If people get to willingly choose not to get vaccinated(assuming we have high quality vaccinations), other people should have the choice of not allowing willingly unvaccinated people near them in any way. Turn it into a crime of attempted murder with malicious intent.
For me, vaccinations rank right up there with courts and law enforcement, as a modern requirement for a health society. Again, assuming we have stringent requirements on the quality of vaccines.
Re:It doesn't matter. (Score:4, Insightful)
1) You must burp a lot more than I do. It's unusual if I burp twenty times in a week unless I've been drinking beer. (The other end is another matter, but I eat a LOT of beans!)
2) I frequently eat until the next helping would make me sick. It's slightly pathological, but useful for this conversation.
3) I have never once noticed a problem with burping in bed. Maybe I just don't burp enough?

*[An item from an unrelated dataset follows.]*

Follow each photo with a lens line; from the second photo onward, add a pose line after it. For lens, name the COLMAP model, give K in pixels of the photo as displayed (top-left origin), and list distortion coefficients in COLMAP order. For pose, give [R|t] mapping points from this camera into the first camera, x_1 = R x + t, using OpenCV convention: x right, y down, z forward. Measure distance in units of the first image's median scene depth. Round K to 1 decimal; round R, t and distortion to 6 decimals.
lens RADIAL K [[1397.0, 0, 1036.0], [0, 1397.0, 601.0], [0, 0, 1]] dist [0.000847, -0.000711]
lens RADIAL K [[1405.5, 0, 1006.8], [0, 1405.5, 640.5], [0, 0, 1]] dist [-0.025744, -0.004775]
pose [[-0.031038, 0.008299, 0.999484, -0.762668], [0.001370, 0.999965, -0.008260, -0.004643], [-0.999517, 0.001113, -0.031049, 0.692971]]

4) In college I used to swim for at least 30 minutes daily, and I literally never had a problem with a full stomach (again, perhaps I don't burp enough?). I don't recall anyone else in the lap pool stopping suddenly, but I am not particularly observant, especially with my face under water.
5) The myth about swiming on a full stomach is that you will have a cramp and drown. It has nothing to do with being sick. GP was refering to that myth, and your comment has nothing to do with it.

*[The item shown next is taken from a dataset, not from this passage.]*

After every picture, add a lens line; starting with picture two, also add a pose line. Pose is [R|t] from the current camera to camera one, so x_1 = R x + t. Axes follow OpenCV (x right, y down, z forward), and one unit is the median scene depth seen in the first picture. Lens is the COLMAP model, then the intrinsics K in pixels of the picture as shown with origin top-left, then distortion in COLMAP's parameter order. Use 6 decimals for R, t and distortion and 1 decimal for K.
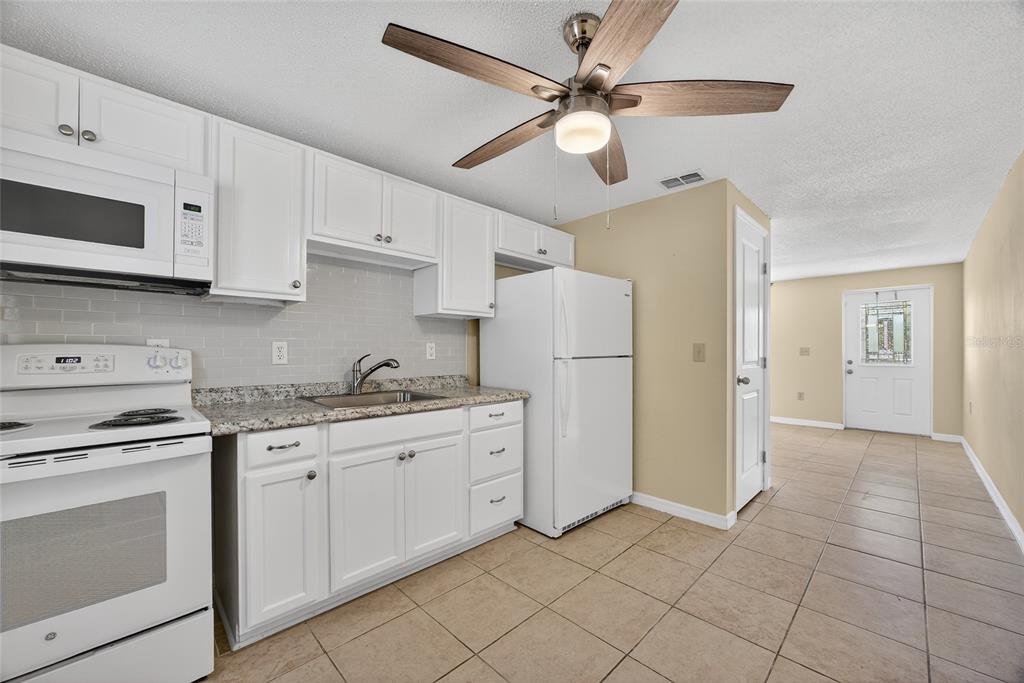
lens RADIAL K [[401.1, 0, 522.2], [0, 401.1, 349.4], [0, 0, 1]] dist [-0.018173, 0.002595]
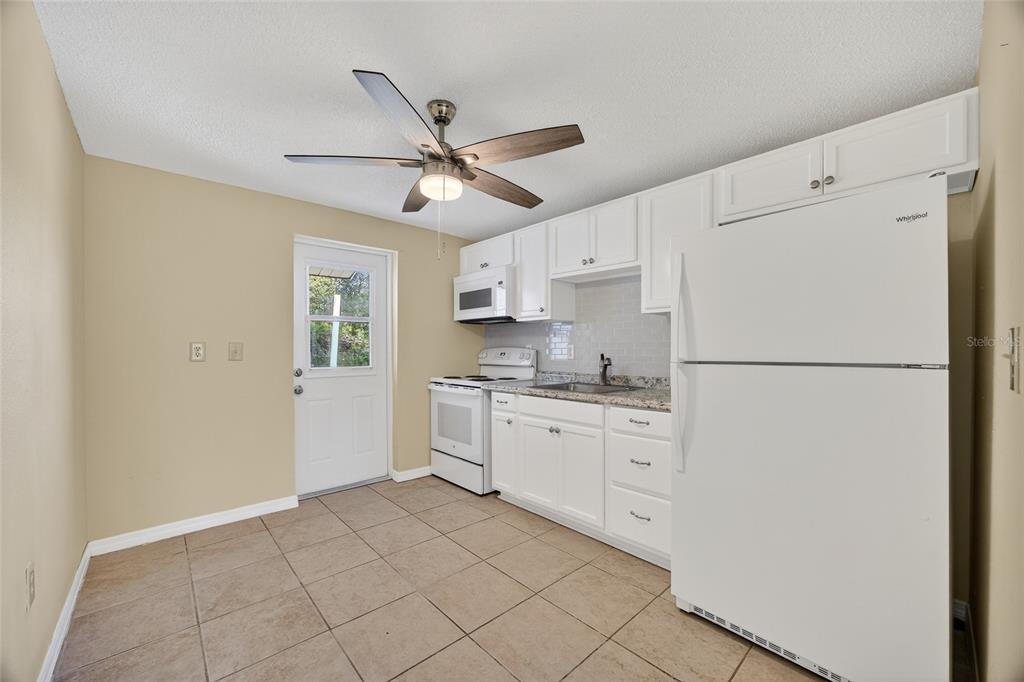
lens RADIAL K [[401.1, 0, 502.0], [0, 401.1, 350.8], [0, 0, 1]] dist [-0.018173, 0.002595]
pose [[-0.074985, 0.003515, -0.997178, 0.885827], [0.005104, 0.999982, 0.003141, -0.001899], [0.997172, -0.004854, -0.075001, 0.784599]]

Re:It doesn't matter. (Score:4, Insightful)
Ah, the old -science will all be wrong in 20 years...
Which is wrong of course, we still make use of Newtonian physics hundreds of years later, and were you to count mathematics, some aspects of mathematics date back thousands of years. It's fair to say that 20 years from now we will still accept phylogenetic trees and we will use physics that allows us to build computers. Science is a process of refinement, a spectrum of probabilities
The strength of science is that it can in fact discard ideas quickly. If a model is no longer useful, out it goes, or it is altered. I find it odd that the parent assumes that because science has procedures built in to allow it to change when it is wrong, that this somehow equates to astrology therefore being right. Eg science will be wrong in 20 years which it wont)==astrology is right. This does not follow.
Science has predictive power. Anyone can replicate its results if they replicate the conditions of the experiment. With astrology on the other hand, lots of us have tried it, and it doesn't work. It doesn't stand up to testing. If it worked for everyone, it wouldn't be an issue, but it doesn't. Sure, there's a percentage of people out there who claim it work, but that's to be expected in a large enough population as a statistical probability. You'll find people claiming garlic cloves ward off the flu too. What it comes down to in the end isn't just that such beliefs are wrong--they simply aren't useful for the most of us.
Of course when the phrase 'be open minded' comes out, this translates as 'crowds who believe in anything for thousands of years can't possibly be wrong, blindly follow them''. When the bandwagon fallacy comes out, you know the ego is at work. Let's talk Tim Leary. Science is the real, ultimate ego death. There's no room for ego in determining objective reality, because objective reality doesn't work the way one wants it to.